In 2267, Khan Noonien Singh referred to Milton in reply to Captain Kirk's inquiry as to whether he could "tame a world." Unsure what Khan meant, Montgomery Scott later stated to Kirk, "It's a shame for a good Scotsman to admit it, but I'm not up on Milton." To which, Kirk replied, quoting from Paradise Lost a statement made by Lucifer when he fell into the pit, "It is better to rule in hell than serve in heaven." (TOS: "Space Seed")
In 2370, when Maques was injured by a rose in the USS Enterprise-D's arboretum, Counselor Troi recited a verse from Milton's Paradise Lost to him: "Flowers of all hue and without thorn the rose." (TNG: "Dark Page")

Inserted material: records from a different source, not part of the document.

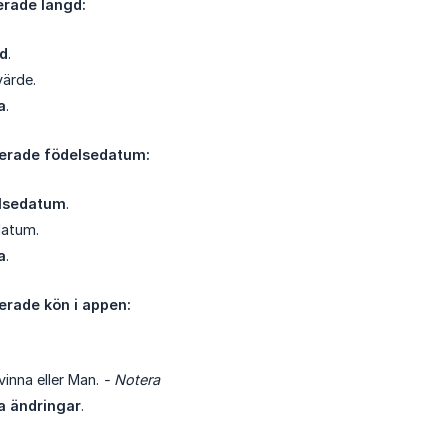
erade längd:
d
.
värde.
a
.
rerade födelsedatum:
lsedatum
.
datum.
a
.
erade kön i appen:
vinna eller Man.
- Notera
a ändringar
.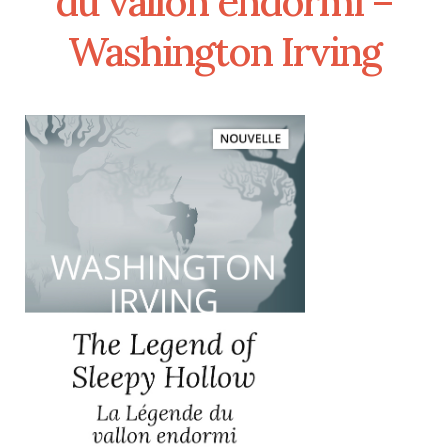
du vallon endormi –
Washington Irving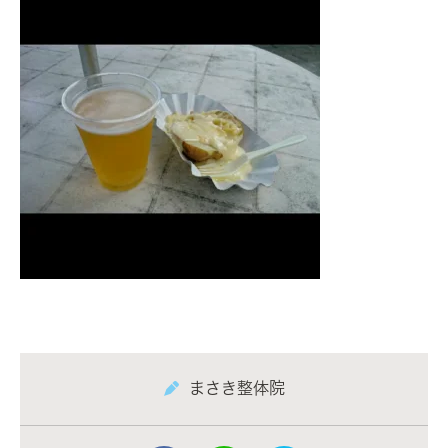
まさき整体院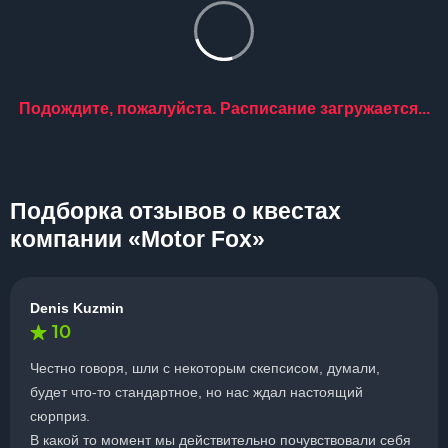
Подождите, пожалуйста. Расписание загружается...
Подборка отзывов о квестах
компании «Motor Fox»
Denis Kuzmin
10
Честно говоря, шли с некоторым скепсисом, думали,
будет что-то стандартное, но нас ждал настоящий
сюрприз.
В какой то момент мы действительно почувствовали себя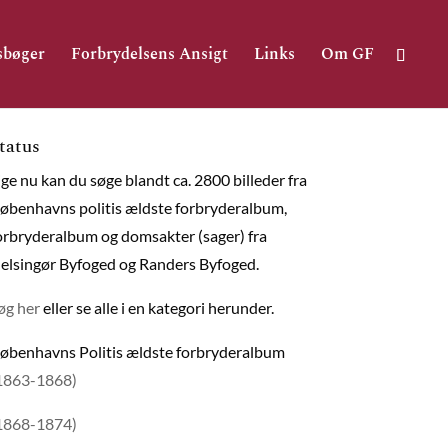
sbøger
Forbrydelsens Ansigt
Links
Om GF
tatus
ige nu kan du søge blandt ca. 2800 billeder fra
øbenhavns politis ældste forbryderalbum,
orbryderalbum og domsakter (sager) fra
elsingør Byfoged og Randers Byfoged.
øg her
eller se alle i en kategori herunder.
øbenhavns Politis ældste forbryderalbum
1863-1868)
1868-1874)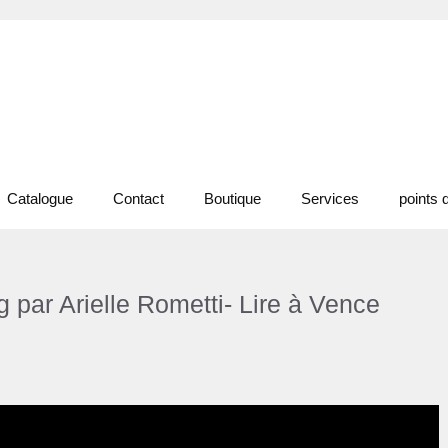
Catalogue
Contact
Boutique
Services
points 
g par Arielle Rometti- Lire à Vence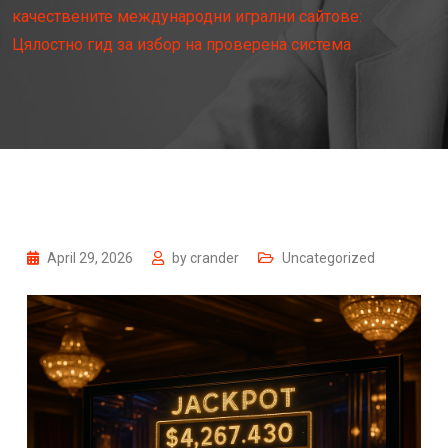
качествените международни игрални сайтове:
Цялостно гид за избор на проверена система
April 29, 2026
by
crander
Uncategorized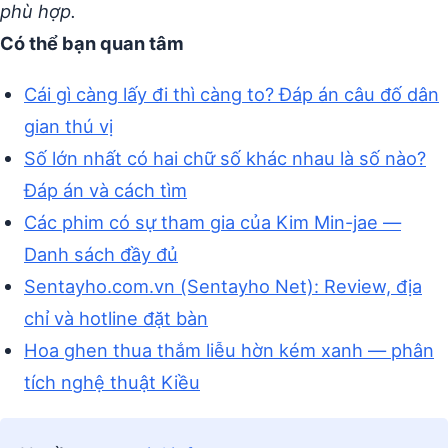
phù hợp.
Có thể bạn quan tâm
Cái gì càng lấy đi thì càng to? Đáp án câu đố dân
gian thú vị
Số lớn nhất có hai chữ số khác nhau là số nào?
Đáp án và cách tìm
Các phim có sự tham gia của Kim Min-jae —
Danh sách đầy đủ
Sentayho.com.vn (Sentayho Net): Review, địa
chỉ và hotline đặt bàn
Hoa ghen thua thắm liễu hờn kém xanh — phân
tích nghệ thuật Kiều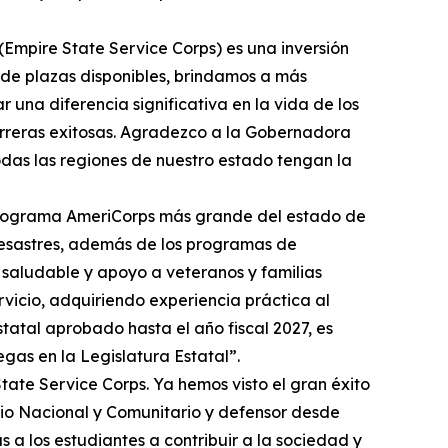
(Empire State Service Corps) es una inversión
de plazas disponibles, brindamos a más
una diferencia significativa en la vida de los
carreras exitosas. Agradezco a la Gobernadora
das las regiones de nuestro estado tengan la
 programa AmeriCorps más grande del estado de
desastres, además de los programas de
 saludable y apoyo a veteranos y familias
rvicio, adquiriendo experiencia práctica al
atal aprobado hasta el año fiscal 2027, es
gas en la Legislatura Estatal”.
ate Service Corps. Ya hemos visto el gran éxito
io Nacional y Comunitario y defensor desde
 los estudiantes a contribuir a la sociedad y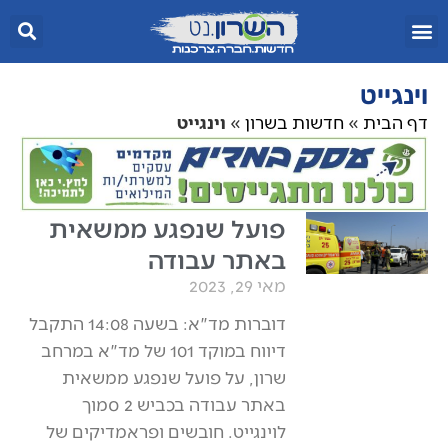
וינגייט
דף הבית
»
חדשות בשרון
»
וינגייט
פועל שנפגע ממשאית
באתר עבודה
מאי 29, 2023
דוברות מד"א: בשעה 14:08 התקבל
דיווח במוקד 101 של מד"א במרחב
שרון, על פועל שנפגע ממשאית
באתר עבודה בכביש 2 סמוך
לוינגייט. חובשים ופראמדיקים של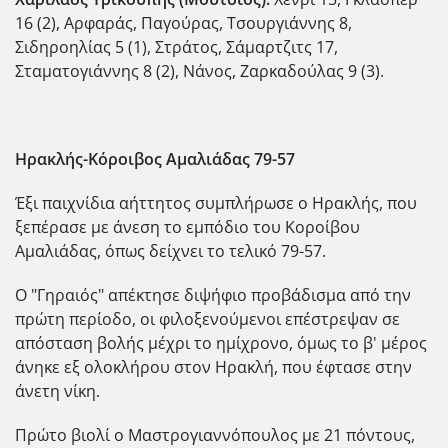
16 (2), Αρφαράς, Παγούρας, Τσουργιάννης 8,
Σιδηροηλίας 5 (1), Στράτος, Σάμαρτζιτς 17,
Σταματογιάννης 8 (2), Νάνος, Ζαρκαδούλας 9 (3).
Ηρακλής-Κόροιβος Αμαλιάδας 79-57
Έξι παιχνίδια αήττητος συμπλήρωσε ο Ηρακλής, που
ξεπέρασε με άνεση το εμπόδιο του Κοροίβου
Αμαλιάδας, όπως δείχνει το τελικό 79-57.
Ο "Γηραιός" απέκτησε διψήφιο προβάδισμα από την
πρώτη περίοδο, οι φιλοξενούμενοι επέστρεψαν σε
απόσταση βολής μέχρι το ημίχρονο, όμως το β' μέρος
άνηκε εξ ολοκλήρου στον Ηρακλή, που έφτασε στην
άνετη νίκη.
Πρώτο βιολί ο Μαστρογιαννόπουλος με 21 πόντους,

Why Scotty should have found it shameful for a Scotsman not to be "up on Milton" is unclear. His country and England were not merged into the kingdom of Great Britain until the 18th century, and Milton is – in every sense of the word – an English poet. If not nationalist, then, Scotty's embarrassment may be religious: Milton was strongly influenced by Calvinism in his years over on the European mainland, and Calvinism is a prime ingredient in Presbyterianism, a powerful force in Scotland's culture.
However, this is most likely a plot device to give Kirk a reason to explain the comment, as it is very likely that the audience would not be familiar with the quote from Paradise Lost.